【岩手県雫石町】岩手を代表する観光地「小岩井農場まきば園」で五感で自然と歴史に触れる
おそらくこの記事をご覧の皆さんの近所のスーパーの乳製品売り場にも、小岩井乳業の商品が並んでいることだろう。
中でもチーズやヨーグルト、そして発酵バターは他の大手メーカーと比較すると少しお値段は張るがその価格分以上に品質も良く自分も大好きだ。
さて、岩手県雫石町にある小岩井農場まきば園は、そんな小岩井乳業の牧場の一部などが見学できる観光農場だ。
驚くべきはその面積、観光エリアであるまきば園だけで40ヘクタール。東京ドームならば8.5個分、大体USJと大体同じ広さである。
更に小岩井農場全体ともなるとその面積は3000ヘクタールにもなる。
東京ならば大体中央区 (1018ヘクタール)と港区 (2034ヘクタール)を合わせたほどの面積。
大阪ならば北区 (1034ヘクタール)と中央区 (887ヘクタール)と西区 (521ヘクタール)と天王寺区 (484ヘクタール)を合わせたほどの面積である。
銀座や日本橋、六本木ヒルズや東京タワーが消滅して全部が農場になっているところを想像して欲しい。それが小岩井農場である。
なおこの手の比較でよく出てくるバチカン市国 (最小の国、40ヘクタール)やモナコ (2番目に小さな国、200ヘクタール)の面積を軽く飛び越え、ナウル (3番目に小さな国、2100ヘクタール)やツバル(4番目に小さな国、2600ヘクタール)よりも大きい。
県としては最大の面積を持つ岩手県らしいスケール感であり、岩手県で盛んな畜産業を代表する地であり、更には岩手県を象徴する名峰である岩手山とも程近い。まさに岩手県を代表する観光地と言えるだろう。

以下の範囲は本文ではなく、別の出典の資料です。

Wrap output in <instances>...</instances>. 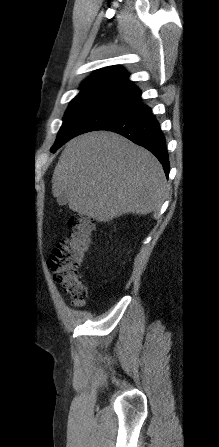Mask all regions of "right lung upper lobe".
<instances>
[{
    "label": "right lung upper lobe",
    "mask_w": 219,
    "mask_h": 447,
    "mask_svg": "<svg viewBox=\"0 0 219 447\" xmlns=\"http://www.w3.org/2000/svg\"><path fill=\"white\" fill-rule=\"evenodd\" d=\"M129 74L119 66H109L97 70L84 81L82 88H110L131 97L141 99L140 90L128 80Z\"/></svg>",
    "instance_id": "cb5924a9"
}]
</instances>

また現在、小岩井農場内にグランピングなどが楽しめる宿泊施設が計画中であり2025年中の完成を目標としているとのことだ。
小岩井農場は面積の広さのみならずその歴史も深く、その始まりは1891年と今から130年以上前にも遡る。当時の最新鋭の技術で作られた明治時代に作られた施設も数多く残っており、ドラマなどのロケ地となった場所はもちろんのこと国指定重要文化財となっている数々の建物も目玉だ。
因みにまきば園は駐車場がある東側と道路を挟んだ向かいにある西側に分かれており、重要文化財は大体西側に集中している。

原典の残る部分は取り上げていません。